Understanding Oversmoothing in Graph Neural Networks (GNNs): Insights from Two Theoretical Studies

Discover the intricacies of oversmoothing in graph neural networks, including theoretical studies on APVMP and Page Rank propagation, attention mechanisms, and the role of non-linearities and activation functions in mitigating this key challenge.

Key takeaways
  • Oversmoothing is a fundamental problem in graph neural networks (GNNs), where increasing depth leads to nodes becoming indistinguishable.
  • APVMP (Angle-based Pointwise Message Passing) and Page Rank propagation can solve Oversmoothing to some extent, but only for a fixed number of layers.
  • The optimal depth of GNNs is usually shallow (2-5 layers), and optimal performance is reached at a finite number of layers, which is not necessarily linearly scalable.

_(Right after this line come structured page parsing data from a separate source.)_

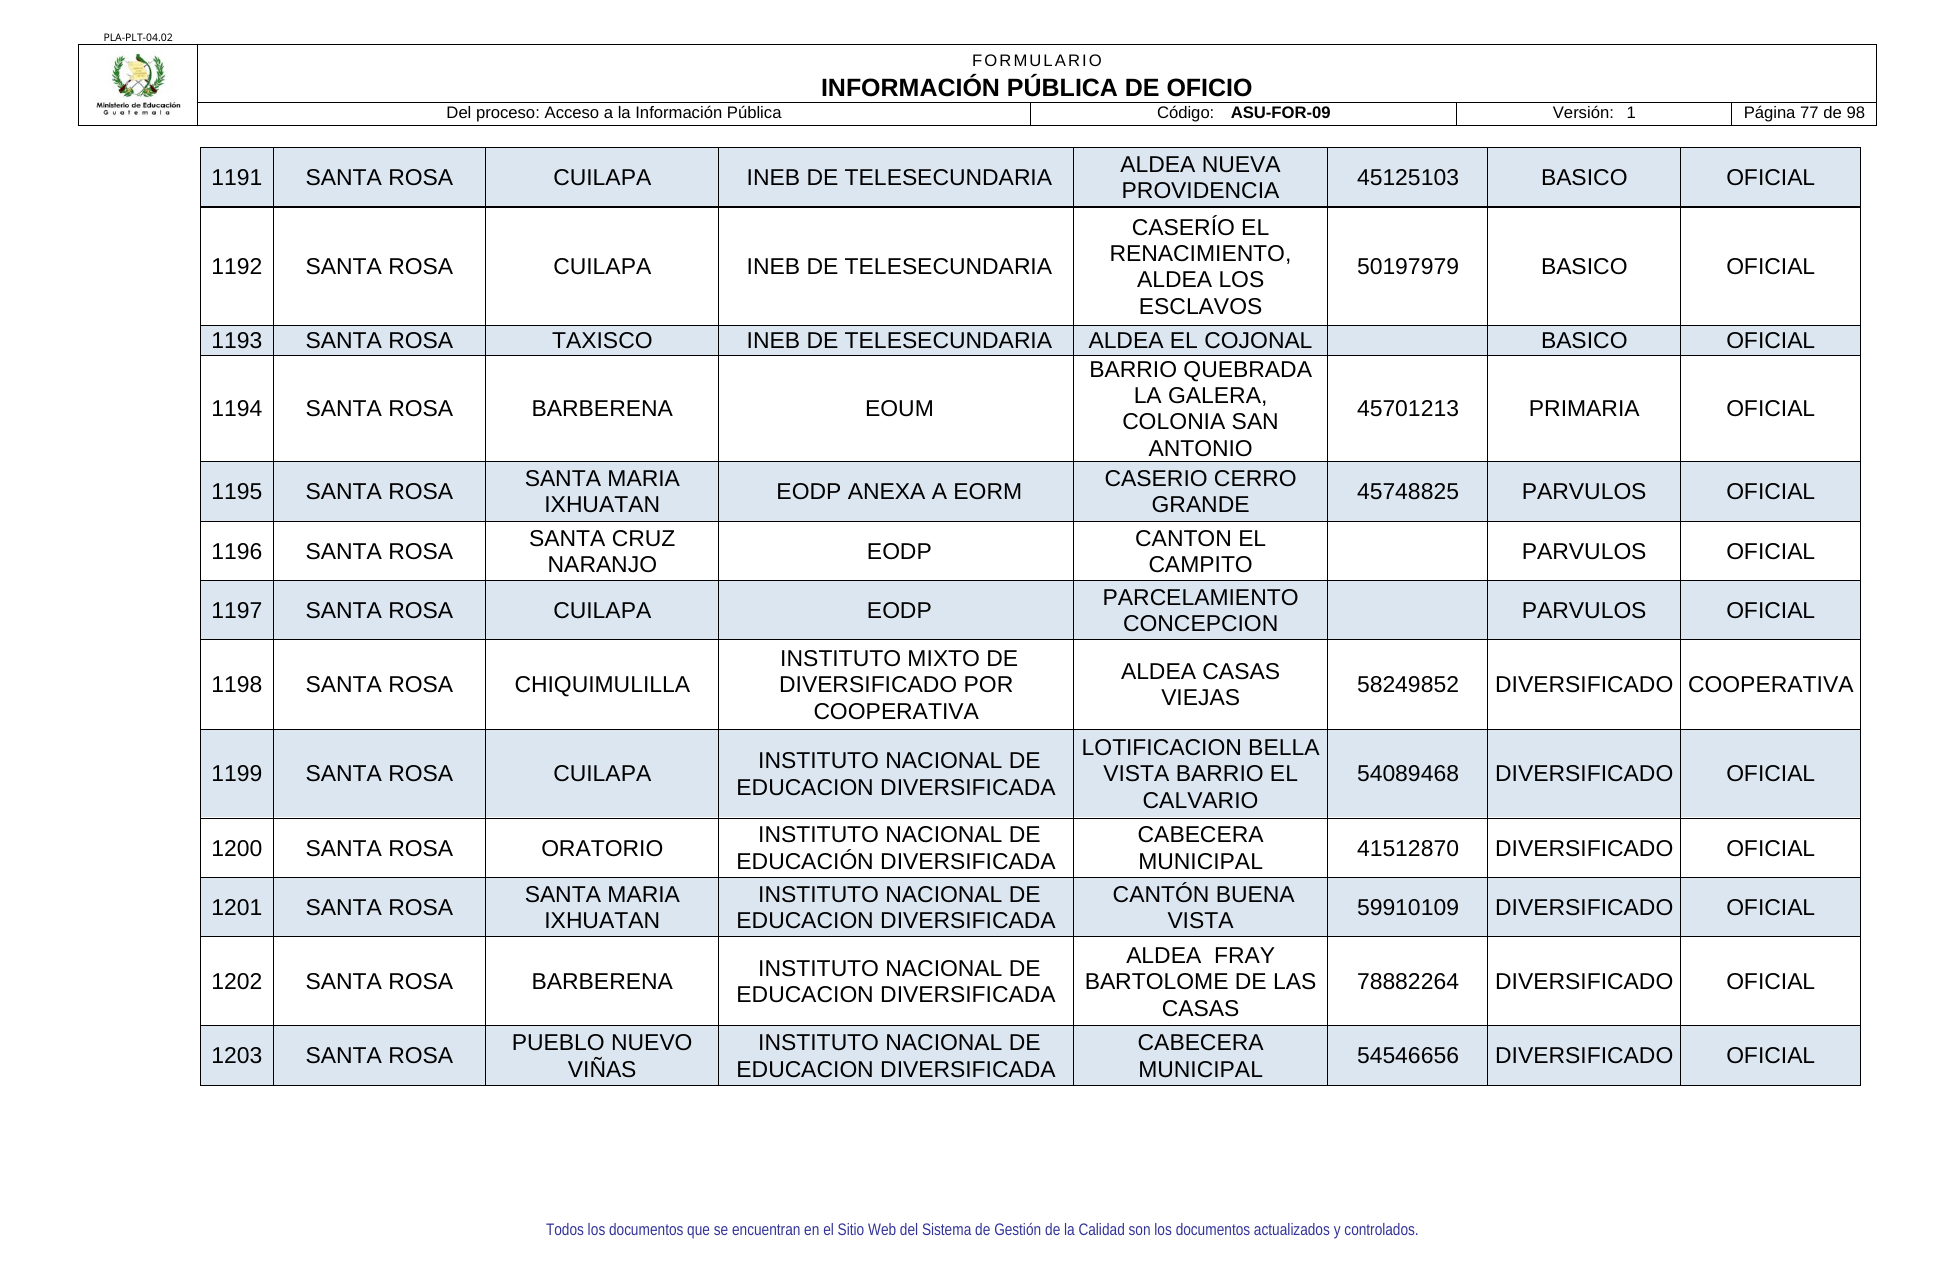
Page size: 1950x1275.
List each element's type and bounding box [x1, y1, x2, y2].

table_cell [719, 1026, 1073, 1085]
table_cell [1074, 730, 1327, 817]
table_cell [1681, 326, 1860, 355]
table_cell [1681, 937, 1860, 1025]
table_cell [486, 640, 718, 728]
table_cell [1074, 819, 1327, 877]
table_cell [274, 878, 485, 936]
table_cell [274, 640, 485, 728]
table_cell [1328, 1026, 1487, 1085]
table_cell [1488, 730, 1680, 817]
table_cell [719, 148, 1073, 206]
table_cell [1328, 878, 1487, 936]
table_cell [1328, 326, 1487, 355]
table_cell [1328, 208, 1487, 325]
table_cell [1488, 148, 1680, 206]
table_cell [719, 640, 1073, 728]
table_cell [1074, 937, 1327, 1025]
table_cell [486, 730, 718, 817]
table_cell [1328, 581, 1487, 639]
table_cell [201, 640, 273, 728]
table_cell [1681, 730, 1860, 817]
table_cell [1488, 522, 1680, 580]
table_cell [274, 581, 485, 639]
picture [95, 51, 181, 117]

  • Attention mechanisms cannot prevent Oversmoothing, but can instead slow down its convergence rate.
  • The joint spectral radius of a family of row stochastic matrices determines the convergence rate of GNNs, which is closely related to Oversmoothing.
  • In the asymptotic region, the convergence rate of GNNs is upper bounded by a constant.
  • Different nonlinearities and activation functions, such as ReLU and Leaky Relu, can affect Oversmoothing differently.
  • The optimal performance of GNNs is often attained at a shallower depth, not necessarily correlated with the number of neurons or nodes in the graph.
  • Stochastic block models can be used to test the effect of a finite number of graph convolutions.
  • The variance of GNN outputs decreases exponentially for a wide range of nonlinearities.